The design specification paper has only recently been released, but future articles from EMURGO on the subject of staking will explain this in more detail.

Stake Amplification

PoSv3 cryptocurrencies are based on proof-of-work systems and can suffer from users attempting to increase their apparent stake and increase their chances of being selected to create a new block. Users do this through self-spending and increasing their UTxO count. Fortunately, Cardano does not suffer from this issue as it is based on a rigorous peer reviewed development process and a completely different proof-of-stake system.

Dust

Dust is the term for when small UTxOs gather in a user’s wallet over time. These UTxOs are so small that it costs more in transaction fees than they are worth to send over the network. The distribution of these UTxOs depends upon the underlying coin selection algorithm used by the wallet. Sebastien Guillemot has extensively covered the effects that different coin selection algorithms have on creating dust. If you are interested, you can watch his video or refer to the blog post that he reviews, which is originally based on the formal wallet specification paper.

He highlights a number of interesting points, two of which stand out: by choosing a coin selection algorithm that keeps transaction amounts and change amounts close to 1:1 you maximize the pseudo-anonymity of the transactions, because it is harder for people to identify who is actually receiving a cryptocurrency payment and who is receiving the change. The second point is that the coin selection algorithm may not matter all that much for individual wallets, but for an exchange it can have serious efficiency consequences.

Storage Consequences

The formal Cardano wallet specification document states that, “Obviously, storing all checkpoints of the UTxO leads to unbounded memory usage. Thankfully, however, the blockchain protocol defines a ‘security parameter’ k which guarantees that we will never have to roll back past k slots, and hence don’t have to store more than k checkpoints. Currently, k is set to 2160.” With a maximum block size of 2MB only 4GB of data needs to be stored in addition to around 13.5 gigabytes for pending transactions. The paper also discusses the aforementioned issue of coin selection and says that a poor algorithm will unnecessarily grow the UTxO set and that, “input selection should attempt to keep the size of the UTxO steady.”

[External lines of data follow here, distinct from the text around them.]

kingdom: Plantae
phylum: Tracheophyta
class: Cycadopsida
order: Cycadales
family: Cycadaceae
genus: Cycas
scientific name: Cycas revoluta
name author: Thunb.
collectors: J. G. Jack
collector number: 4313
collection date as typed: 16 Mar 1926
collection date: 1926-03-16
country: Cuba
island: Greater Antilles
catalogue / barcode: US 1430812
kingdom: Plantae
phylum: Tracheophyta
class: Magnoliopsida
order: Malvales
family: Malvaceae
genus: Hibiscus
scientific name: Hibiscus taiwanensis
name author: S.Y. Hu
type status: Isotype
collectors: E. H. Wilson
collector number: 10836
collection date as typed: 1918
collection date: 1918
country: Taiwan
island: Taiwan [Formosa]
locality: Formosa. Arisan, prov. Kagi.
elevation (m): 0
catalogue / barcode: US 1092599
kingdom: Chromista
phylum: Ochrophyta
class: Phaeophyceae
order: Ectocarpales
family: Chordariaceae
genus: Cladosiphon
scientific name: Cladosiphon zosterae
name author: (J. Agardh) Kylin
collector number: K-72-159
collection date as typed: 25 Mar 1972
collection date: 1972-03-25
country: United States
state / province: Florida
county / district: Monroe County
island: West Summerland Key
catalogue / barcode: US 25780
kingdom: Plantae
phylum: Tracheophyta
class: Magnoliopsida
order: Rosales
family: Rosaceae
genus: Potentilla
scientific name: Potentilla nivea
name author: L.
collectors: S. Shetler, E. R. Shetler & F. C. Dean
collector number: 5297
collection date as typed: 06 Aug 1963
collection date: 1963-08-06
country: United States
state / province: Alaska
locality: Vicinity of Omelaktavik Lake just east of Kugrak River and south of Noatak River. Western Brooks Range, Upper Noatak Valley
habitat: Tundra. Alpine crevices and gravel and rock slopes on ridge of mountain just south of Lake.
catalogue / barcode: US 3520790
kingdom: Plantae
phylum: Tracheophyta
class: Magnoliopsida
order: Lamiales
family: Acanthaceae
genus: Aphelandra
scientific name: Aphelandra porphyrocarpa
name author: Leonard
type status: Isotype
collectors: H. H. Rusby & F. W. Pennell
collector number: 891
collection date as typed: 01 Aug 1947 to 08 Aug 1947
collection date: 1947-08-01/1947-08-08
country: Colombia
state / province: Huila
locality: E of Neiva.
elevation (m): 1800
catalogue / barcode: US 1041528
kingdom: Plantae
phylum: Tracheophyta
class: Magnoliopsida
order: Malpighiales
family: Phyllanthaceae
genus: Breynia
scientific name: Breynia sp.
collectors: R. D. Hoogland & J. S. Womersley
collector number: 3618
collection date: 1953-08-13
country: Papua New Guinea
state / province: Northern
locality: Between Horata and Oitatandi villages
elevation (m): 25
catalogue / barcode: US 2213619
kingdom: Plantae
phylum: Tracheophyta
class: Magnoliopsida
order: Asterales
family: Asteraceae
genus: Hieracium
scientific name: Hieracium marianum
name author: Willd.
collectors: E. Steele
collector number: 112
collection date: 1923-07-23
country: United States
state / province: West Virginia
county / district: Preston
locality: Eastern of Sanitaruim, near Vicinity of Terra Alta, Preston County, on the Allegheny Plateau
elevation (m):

Cardano also expects to be able to handle a very large UTxO state using AVL+ Trees for User Issued Assets. How this will be implemented is an entire subject of its own, however, and is slated for the Goguen release.

Conclusion

What is exciting about both the Chimeric Ledger and the Extended UTxO model is that developers at IOHK and EMURGO are not constrained by the past-time limitations of blockchain technology; researchers and developers are willing to create new concepts to solve difficult problems.

Cardano is a high-assurance blockchain. It can be argued that institutions, and governments, with billions, and trillions, in currency reserves will not put their funds on a smart contract-enabled blockchain without the formal proofs necessary to ensure security. Many banks are still running COBOL and other legacy technology with unsupported hardware, partly due to incompetent management, but also because the systems are high assurance and have worked for so long. However, at some point in the future, the cost of not transitioning away from aging infrastructure will become too great; aged centralized systems with single points of failure will come to represent significant financial risk.

Bitcoin has proven, over the last ten years, that the UTxO model is both safe and secure. Cardano’s extension to that model, through either hybrid transactions, or transaction conversions, along with multichain support and Extended UTxO script, will prove to be both straightforward and trustworthy; as a decentralized and secure, smart contract enabled, high assurance cryptocurrency system, Cardano represents a significant technological and historical accomplishment.